──────── RECORDS SHOWN ────────

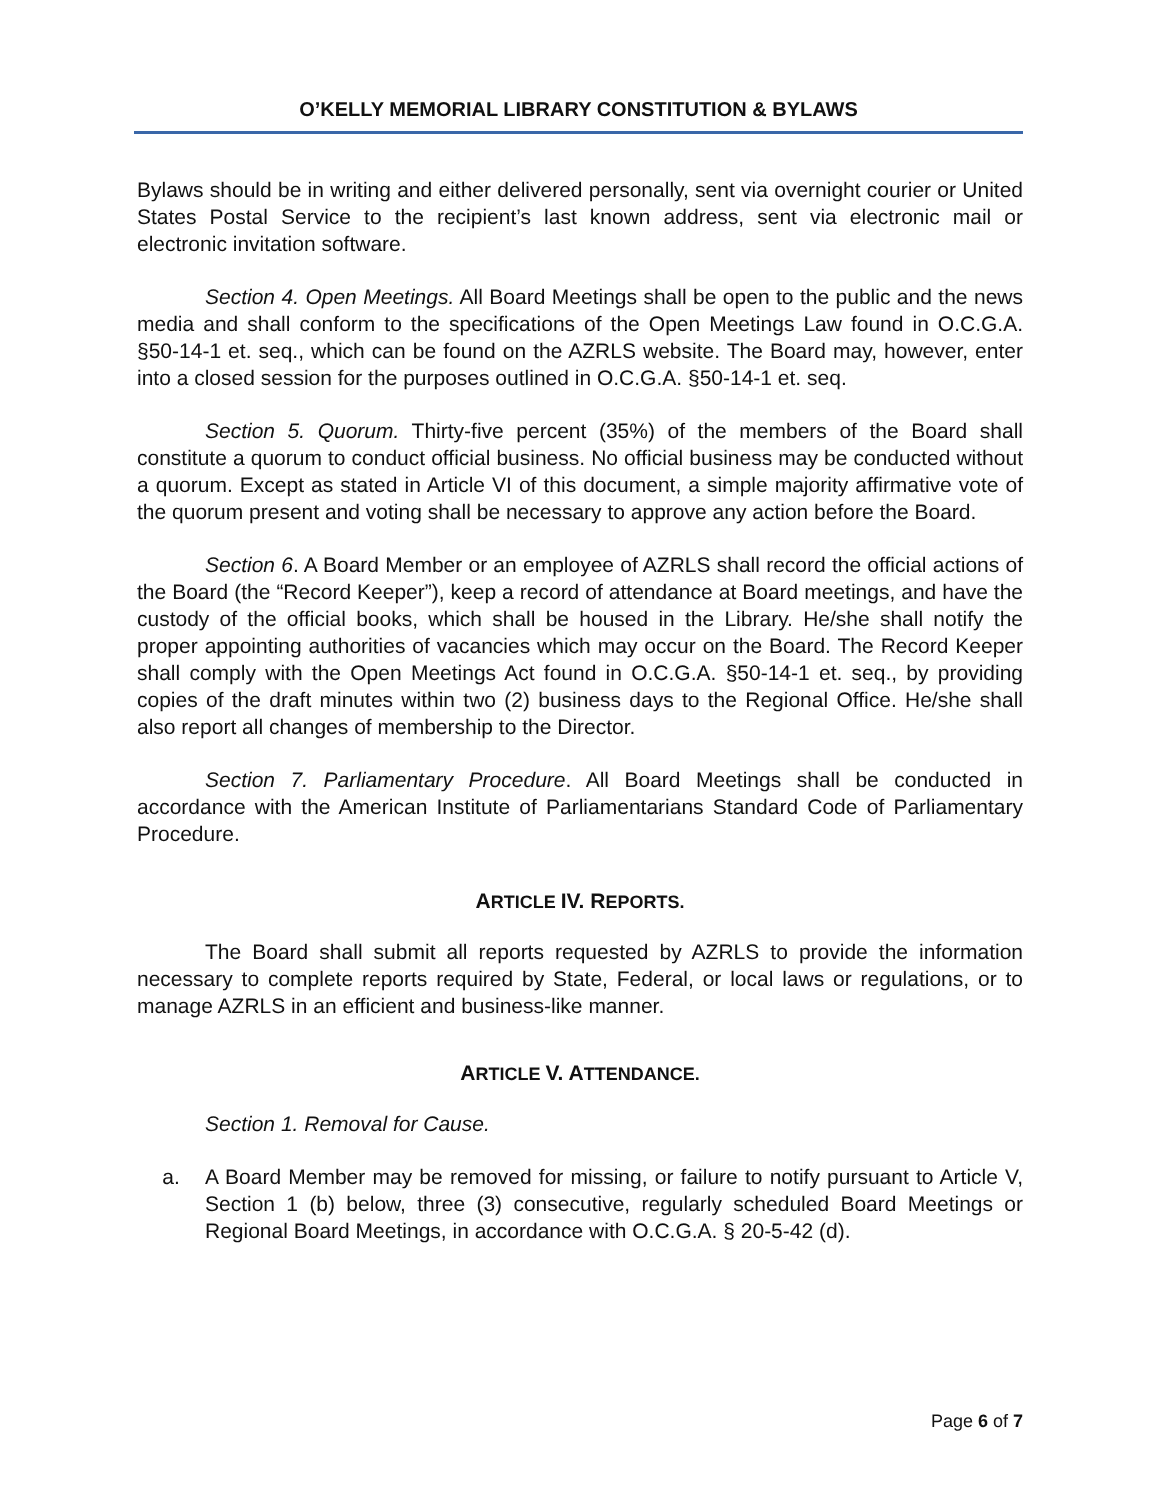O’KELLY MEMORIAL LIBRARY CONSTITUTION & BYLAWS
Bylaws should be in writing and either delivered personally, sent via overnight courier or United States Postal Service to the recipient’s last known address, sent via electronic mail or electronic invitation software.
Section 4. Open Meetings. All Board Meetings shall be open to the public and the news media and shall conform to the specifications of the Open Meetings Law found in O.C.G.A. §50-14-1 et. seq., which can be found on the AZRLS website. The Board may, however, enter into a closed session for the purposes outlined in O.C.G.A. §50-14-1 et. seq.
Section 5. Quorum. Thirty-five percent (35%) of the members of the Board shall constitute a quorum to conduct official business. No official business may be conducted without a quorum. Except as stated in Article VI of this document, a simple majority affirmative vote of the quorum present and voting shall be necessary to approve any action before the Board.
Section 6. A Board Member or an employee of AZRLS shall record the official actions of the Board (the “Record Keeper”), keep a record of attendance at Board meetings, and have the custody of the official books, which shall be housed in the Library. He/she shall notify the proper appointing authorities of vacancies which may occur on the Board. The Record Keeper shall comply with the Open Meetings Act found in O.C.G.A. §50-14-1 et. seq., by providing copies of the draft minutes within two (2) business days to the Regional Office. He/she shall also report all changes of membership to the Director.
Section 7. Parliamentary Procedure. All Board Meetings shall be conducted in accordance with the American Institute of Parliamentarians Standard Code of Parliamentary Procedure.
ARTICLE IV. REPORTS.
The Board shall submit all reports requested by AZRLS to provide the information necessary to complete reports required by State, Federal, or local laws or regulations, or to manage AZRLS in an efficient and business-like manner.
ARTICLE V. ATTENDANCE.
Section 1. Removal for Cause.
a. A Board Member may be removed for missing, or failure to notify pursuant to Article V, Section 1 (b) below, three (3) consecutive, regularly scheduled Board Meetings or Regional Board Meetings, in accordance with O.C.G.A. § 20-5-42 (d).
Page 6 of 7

────────

▸ TASK TO COMPLETE
Taking the line with "Section 7. Parliamentary" as the first, copy every line through the end of the entries above exactly, with no others.

▸ SOLUTION TO THE EXERCISE
Section 7. Parliamentary Procedure. All Board Meetings shall be conducted in accordance with the American Institute of Parliamentarians Standard Code of Parliamentary Procedure.
ARTICLE IV. REPORTS.
The Board shall submit all reports requested by AZRLS to provide the information necessary to complete reports required by State, Federal, or local laws or regulations, or to manage AZRLS in an efficient and business-like manner.
ARTICLE V. ATTENDANCE.
Section 1. Removal for Cause.
a. A Board Member may be removed for missing, or failure to notify pursuant to Article V, Section 1 (b) below, three (3) consecutive, regularly scheduled Board Meetings or Regional Board Meetings, in accordance with O.C.G.A. § 20-5-42 (d).
Page 6 of 7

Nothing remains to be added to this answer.